**Data**
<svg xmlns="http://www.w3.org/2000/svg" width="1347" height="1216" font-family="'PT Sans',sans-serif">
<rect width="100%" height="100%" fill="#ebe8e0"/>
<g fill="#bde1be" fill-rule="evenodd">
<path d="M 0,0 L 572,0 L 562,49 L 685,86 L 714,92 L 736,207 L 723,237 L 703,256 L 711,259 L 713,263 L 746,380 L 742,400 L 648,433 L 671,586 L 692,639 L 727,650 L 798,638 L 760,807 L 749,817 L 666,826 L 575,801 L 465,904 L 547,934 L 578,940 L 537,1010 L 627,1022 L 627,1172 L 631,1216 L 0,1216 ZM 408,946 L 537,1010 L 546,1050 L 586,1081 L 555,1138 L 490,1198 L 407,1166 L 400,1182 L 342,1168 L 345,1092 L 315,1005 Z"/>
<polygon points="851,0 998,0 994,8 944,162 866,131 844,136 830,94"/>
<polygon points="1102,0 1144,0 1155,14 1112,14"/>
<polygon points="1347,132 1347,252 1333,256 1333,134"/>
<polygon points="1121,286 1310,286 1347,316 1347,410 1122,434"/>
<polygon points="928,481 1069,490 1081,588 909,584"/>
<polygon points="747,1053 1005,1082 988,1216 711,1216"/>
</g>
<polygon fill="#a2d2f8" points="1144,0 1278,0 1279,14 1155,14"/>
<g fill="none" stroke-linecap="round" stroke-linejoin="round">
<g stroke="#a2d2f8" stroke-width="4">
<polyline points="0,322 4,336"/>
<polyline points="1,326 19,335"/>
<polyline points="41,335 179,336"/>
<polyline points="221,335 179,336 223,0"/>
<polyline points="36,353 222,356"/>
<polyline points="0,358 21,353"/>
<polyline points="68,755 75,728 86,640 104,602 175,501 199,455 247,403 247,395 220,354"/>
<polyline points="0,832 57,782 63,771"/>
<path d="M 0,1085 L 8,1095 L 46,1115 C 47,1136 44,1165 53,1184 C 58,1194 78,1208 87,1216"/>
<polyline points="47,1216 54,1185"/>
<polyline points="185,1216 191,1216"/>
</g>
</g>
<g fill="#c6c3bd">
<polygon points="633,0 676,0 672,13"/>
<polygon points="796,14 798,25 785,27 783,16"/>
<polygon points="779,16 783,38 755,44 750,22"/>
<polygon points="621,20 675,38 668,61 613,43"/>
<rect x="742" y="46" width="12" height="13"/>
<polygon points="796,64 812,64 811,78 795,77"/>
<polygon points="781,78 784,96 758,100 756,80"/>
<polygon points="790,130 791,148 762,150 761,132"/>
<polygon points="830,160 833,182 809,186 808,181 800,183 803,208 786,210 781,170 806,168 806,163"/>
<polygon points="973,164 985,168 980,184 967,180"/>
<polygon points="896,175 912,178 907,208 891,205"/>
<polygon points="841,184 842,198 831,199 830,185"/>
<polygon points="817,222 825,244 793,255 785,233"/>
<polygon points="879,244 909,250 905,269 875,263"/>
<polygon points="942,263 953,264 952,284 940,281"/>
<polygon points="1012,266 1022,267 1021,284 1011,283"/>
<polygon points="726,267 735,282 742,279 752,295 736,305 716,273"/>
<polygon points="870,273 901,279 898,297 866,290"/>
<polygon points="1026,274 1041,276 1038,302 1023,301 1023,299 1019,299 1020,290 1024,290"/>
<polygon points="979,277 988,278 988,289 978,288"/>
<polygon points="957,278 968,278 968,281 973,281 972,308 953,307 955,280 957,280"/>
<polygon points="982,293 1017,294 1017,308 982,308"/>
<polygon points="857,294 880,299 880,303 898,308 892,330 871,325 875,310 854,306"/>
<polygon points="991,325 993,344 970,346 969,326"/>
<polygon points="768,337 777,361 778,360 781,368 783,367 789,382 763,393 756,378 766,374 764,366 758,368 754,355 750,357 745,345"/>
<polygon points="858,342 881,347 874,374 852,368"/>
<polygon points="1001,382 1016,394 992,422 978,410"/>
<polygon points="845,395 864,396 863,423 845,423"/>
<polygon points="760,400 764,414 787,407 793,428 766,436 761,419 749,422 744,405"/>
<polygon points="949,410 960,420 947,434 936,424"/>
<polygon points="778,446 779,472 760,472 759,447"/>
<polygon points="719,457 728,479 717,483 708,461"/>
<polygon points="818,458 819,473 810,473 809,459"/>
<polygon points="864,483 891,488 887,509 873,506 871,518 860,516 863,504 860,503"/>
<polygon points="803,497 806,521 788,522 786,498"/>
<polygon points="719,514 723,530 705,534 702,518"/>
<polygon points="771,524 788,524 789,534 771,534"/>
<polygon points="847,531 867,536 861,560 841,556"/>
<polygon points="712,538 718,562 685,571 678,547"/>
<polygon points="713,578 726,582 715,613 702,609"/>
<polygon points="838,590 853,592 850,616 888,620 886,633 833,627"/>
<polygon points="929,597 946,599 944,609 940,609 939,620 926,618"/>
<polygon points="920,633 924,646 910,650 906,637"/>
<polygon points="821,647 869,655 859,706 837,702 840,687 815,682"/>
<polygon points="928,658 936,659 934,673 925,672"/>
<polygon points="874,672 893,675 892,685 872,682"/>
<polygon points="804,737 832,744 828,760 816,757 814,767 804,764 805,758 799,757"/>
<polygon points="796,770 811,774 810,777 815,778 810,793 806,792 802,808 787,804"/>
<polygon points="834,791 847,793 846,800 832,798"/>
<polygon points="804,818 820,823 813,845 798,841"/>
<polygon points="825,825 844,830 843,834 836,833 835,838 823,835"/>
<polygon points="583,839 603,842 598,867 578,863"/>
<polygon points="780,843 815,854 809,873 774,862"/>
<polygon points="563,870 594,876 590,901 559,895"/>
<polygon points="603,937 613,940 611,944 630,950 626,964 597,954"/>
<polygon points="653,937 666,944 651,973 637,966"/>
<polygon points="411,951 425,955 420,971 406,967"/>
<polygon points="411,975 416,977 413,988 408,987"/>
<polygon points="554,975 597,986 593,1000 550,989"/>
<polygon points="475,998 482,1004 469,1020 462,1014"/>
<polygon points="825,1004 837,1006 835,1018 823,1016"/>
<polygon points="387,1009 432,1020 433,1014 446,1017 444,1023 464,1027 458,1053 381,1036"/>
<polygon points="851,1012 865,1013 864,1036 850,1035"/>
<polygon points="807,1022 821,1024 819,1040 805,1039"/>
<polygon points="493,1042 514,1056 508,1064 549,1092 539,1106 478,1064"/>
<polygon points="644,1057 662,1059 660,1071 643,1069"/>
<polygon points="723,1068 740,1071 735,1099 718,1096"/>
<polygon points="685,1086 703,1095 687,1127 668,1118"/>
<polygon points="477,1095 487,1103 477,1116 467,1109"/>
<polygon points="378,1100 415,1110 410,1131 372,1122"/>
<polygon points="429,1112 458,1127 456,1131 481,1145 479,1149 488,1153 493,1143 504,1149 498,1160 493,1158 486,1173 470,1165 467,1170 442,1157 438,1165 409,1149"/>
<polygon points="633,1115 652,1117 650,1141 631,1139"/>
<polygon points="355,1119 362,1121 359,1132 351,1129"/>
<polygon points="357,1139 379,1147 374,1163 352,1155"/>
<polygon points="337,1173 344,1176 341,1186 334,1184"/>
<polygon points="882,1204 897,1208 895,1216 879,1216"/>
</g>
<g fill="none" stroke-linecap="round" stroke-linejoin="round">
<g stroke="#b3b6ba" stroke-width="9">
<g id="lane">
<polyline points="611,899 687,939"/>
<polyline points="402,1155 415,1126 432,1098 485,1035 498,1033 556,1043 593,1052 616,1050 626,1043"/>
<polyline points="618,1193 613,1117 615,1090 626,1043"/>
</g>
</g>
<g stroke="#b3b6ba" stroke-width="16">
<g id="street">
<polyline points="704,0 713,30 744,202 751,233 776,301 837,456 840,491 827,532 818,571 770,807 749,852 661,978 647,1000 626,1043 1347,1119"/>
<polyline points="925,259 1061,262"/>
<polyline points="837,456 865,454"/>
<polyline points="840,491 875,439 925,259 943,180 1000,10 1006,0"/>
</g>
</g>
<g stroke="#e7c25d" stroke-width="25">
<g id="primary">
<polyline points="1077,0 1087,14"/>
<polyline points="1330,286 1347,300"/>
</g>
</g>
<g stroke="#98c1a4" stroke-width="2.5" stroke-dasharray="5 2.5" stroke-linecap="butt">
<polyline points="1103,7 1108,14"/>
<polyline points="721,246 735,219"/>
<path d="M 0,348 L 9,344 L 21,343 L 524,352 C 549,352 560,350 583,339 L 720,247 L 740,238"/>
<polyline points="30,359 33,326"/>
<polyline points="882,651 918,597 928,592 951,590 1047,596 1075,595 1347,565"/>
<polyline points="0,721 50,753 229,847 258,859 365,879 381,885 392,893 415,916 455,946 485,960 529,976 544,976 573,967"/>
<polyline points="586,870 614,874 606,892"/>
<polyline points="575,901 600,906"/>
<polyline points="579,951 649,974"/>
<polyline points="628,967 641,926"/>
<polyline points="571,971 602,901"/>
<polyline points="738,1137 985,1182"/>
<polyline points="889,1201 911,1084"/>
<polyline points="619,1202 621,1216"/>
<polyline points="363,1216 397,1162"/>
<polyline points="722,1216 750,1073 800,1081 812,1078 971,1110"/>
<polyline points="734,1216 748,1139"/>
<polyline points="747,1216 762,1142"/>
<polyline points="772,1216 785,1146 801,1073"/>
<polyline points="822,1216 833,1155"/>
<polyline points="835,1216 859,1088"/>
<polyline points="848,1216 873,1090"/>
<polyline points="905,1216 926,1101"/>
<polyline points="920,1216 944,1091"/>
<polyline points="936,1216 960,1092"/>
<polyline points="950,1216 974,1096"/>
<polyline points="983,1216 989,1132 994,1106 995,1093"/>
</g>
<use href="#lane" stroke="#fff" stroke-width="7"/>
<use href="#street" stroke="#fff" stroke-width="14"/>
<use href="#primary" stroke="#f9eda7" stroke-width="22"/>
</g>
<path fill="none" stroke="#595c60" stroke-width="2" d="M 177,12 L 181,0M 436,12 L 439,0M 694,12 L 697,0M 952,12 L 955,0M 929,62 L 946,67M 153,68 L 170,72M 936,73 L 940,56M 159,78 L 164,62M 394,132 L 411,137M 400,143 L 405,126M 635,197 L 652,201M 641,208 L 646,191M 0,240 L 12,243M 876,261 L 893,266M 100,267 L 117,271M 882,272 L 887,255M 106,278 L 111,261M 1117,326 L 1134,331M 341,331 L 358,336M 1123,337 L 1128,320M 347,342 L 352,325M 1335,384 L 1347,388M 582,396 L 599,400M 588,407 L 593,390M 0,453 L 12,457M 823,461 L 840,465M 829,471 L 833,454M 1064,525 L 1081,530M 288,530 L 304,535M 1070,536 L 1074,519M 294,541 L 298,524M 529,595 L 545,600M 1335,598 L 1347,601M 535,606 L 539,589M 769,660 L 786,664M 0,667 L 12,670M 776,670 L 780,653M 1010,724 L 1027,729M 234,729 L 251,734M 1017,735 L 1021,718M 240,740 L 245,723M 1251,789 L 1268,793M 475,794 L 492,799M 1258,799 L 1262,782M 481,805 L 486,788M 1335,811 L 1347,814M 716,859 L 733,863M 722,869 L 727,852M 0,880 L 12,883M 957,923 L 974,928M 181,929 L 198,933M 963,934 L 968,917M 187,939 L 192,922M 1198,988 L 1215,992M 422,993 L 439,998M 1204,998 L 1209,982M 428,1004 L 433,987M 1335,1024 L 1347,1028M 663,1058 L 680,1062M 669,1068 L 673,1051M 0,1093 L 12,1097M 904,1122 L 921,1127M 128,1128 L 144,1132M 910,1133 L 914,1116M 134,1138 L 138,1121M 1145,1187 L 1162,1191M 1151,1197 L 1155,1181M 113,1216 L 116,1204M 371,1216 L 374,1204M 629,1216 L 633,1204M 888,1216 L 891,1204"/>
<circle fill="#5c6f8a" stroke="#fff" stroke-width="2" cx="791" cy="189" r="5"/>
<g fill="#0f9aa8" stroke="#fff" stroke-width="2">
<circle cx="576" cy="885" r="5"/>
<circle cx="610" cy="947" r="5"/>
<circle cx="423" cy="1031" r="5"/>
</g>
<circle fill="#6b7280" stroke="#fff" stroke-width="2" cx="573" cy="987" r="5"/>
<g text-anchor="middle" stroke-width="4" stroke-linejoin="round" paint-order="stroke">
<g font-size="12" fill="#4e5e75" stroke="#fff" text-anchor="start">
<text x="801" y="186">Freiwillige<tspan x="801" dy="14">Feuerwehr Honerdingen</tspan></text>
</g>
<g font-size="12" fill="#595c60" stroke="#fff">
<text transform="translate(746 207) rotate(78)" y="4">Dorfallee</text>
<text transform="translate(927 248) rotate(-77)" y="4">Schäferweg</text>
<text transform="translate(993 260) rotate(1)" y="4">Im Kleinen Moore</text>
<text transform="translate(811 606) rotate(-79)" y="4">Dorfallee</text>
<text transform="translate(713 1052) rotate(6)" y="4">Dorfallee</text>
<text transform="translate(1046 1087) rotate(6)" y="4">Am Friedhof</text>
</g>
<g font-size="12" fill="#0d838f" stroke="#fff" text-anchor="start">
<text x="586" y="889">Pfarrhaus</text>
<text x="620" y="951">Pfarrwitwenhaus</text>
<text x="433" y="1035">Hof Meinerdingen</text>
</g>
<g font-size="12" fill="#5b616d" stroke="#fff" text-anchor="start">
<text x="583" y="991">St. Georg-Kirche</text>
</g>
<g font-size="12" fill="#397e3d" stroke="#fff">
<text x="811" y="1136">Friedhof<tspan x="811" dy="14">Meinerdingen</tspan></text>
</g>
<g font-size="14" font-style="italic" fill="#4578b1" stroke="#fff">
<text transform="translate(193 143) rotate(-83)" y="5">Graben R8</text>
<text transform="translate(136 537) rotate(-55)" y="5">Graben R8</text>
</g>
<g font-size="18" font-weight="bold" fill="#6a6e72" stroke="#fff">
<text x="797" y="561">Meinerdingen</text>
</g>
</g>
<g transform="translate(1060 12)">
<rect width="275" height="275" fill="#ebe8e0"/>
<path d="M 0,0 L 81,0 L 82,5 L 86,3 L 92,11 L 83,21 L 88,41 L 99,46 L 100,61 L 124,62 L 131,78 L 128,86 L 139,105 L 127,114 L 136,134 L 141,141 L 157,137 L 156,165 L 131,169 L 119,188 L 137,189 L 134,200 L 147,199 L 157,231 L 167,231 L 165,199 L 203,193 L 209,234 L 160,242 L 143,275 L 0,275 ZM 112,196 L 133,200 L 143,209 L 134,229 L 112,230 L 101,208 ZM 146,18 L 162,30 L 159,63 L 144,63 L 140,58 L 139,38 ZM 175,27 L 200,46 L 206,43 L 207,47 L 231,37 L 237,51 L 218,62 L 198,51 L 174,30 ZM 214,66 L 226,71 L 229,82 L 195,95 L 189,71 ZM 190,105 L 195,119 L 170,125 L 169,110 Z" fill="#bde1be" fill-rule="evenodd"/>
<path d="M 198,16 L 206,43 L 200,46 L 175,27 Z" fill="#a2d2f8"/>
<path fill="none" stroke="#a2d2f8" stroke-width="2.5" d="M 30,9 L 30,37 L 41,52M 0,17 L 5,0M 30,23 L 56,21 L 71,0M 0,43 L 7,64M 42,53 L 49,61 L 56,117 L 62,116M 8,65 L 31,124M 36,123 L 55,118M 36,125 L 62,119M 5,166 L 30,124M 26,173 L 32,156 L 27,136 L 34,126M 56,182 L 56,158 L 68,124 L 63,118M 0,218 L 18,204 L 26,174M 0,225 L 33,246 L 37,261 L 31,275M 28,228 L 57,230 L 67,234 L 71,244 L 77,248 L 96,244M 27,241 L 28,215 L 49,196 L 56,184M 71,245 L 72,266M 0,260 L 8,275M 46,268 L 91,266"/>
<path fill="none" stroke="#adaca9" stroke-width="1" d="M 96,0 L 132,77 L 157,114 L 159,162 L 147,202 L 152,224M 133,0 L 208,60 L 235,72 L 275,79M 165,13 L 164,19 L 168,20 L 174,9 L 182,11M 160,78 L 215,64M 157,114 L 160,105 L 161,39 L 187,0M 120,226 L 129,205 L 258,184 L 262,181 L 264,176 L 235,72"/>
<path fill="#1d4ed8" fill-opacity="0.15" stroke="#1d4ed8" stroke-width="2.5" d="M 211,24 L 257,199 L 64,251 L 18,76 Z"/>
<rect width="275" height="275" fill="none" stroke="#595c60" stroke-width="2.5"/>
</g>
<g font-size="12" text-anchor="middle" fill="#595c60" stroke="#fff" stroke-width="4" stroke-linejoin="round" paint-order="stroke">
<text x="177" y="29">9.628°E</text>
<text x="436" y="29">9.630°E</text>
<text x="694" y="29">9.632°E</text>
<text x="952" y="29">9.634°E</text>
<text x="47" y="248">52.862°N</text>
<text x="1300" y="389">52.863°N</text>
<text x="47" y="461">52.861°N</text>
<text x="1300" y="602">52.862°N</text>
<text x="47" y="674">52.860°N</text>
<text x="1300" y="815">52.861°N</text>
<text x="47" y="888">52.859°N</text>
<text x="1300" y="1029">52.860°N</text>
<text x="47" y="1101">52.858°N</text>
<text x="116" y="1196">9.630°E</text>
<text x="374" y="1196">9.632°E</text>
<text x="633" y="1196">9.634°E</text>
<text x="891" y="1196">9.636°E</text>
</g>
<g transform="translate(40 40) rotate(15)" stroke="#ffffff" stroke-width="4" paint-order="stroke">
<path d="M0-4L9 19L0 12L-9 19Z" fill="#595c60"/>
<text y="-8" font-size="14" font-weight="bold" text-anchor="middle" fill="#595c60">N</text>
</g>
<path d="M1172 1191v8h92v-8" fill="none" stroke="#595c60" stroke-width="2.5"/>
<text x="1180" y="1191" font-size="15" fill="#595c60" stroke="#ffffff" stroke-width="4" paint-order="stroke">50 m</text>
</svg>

**Task details**
Every line above that holds the word "start" should be copied out.

**Solved exercise**
<g font-size="12" fill="#4e5e75" stroke="#fff" text-anchor="start">
<g font-size="12" fill="#0d838f" stroke="#fff" text-anchor="start">
<g font-size="12" fill="#5b616d" stroke="#fff" text-anchor="start">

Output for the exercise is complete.